By Mariel Alison L. Aguinaldo

Innovation should be placed in the hands of a “two-pizza team,” said Eric Ries, entrepreneur and author of The Lean Startup, a New York Times bestseller on how to “create radically successful businesses.” 

A two-pizza team refers to a group of employees that can be comfortably fed with two large American-sized pizzas. Whenever a company or a department wants to conduct an experiment, the two-pizza team is put in charge.

By having a two-pizza team, Mr. Ries continued, innovation is integrated into the corporate structure of a business, and an entity—not necessarily a single “chief innovation officer”—becomes responsible for innovating.

“Innovation should be a function in the org chart. It should have teams and standards, and it should be accountable for innovation and disruption results,” he said during a recent virtual conference.

Once the team is established, a company can then build structures around it, including its source of funding and promotion hierarchy. 

When these experiments yield a more efficient internal process or a revolutionary product or service, companies must be prepared and committed to undergo transformation.  

“Most organizations use regulatory compliance as an excuse for their own bureaucracy. The truth is… it’s their own internal process that they have built up around the regulations that is causing them to go slow” said Mr. Ries. “Compliance is not improved because there’s so much politics and truth-hiding.”  
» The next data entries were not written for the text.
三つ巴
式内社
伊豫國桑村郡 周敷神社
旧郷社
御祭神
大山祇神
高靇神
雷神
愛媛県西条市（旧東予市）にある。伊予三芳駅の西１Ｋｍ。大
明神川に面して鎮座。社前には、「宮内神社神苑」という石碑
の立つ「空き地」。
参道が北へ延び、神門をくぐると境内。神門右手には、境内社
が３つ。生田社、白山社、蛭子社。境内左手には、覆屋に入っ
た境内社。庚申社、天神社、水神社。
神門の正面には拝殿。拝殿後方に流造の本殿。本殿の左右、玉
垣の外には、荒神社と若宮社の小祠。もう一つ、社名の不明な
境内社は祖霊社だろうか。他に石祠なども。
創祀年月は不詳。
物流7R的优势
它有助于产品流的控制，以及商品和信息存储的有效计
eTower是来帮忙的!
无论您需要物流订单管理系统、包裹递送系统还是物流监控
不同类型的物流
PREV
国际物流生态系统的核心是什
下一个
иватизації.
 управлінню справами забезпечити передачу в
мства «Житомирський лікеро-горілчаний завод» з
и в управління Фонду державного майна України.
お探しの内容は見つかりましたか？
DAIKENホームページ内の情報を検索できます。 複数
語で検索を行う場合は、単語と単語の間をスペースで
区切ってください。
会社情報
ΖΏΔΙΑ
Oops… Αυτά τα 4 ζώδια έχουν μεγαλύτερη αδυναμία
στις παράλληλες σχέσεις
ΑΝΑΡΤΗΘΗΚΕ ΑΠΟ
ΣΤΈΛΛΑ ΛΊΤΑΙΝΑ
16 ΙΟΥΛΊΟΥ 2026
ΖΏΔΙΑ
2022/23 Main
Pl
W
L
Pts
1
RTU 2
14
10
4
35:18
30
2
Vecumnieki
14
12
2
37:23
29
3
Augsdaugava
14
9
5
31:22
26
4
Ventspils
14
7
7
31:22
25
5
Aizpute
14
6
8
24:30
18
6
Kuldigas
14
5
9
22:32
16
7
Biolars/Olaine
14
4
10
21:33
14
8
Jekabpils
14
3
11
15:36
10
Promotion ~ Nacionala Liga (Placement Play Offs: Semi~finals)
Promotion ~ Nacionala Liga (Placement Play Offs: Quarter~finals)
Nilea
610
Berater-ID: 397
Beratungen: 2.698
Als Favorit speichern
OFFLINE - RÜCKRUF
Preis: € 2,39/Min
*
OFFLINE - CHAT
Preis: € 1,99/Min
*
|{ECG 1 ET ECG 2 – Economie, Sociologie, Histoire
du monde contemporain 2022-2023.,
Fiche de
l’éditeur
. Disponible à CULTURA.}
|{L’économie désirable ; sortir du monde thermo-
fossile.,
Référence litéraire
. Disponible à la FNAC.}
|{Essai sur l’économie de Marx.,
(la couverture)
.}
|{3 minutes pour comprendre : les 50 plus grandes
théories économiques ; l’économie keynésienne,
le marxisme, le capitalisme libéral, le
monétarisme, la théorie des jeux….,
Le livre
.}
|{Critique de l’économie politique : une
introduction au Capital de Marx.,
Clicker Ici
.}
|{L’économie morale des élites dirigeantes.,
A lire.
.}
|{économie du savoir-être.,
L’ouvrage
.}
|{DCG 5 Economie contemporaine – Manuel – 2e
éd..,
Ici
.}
To deal with inevitable failures—the cost of innovation—Mr. Ries suggested taking the “portfolio of experiments” approach, discussed by business author Eric D. Beinhocker in his book The Origin of Wealth

In this approach, a company implements a variety of experiments simultaneously to find out which will work best. Some of them will fail, but these missteps will help a company identify the best solution and build their knowledge at the same time.

“Nobody wants to hear that there’s going to be failure involved… [but] you’ve got to be willing to run these experiments and you have to build a big enough portfolio to know if you’re any good at it or not,” said Mr. Ries.

Digicon Omni, a virtual conference organized by the Internet and Mobile Marketing Association of the Philippines, runs until October 9.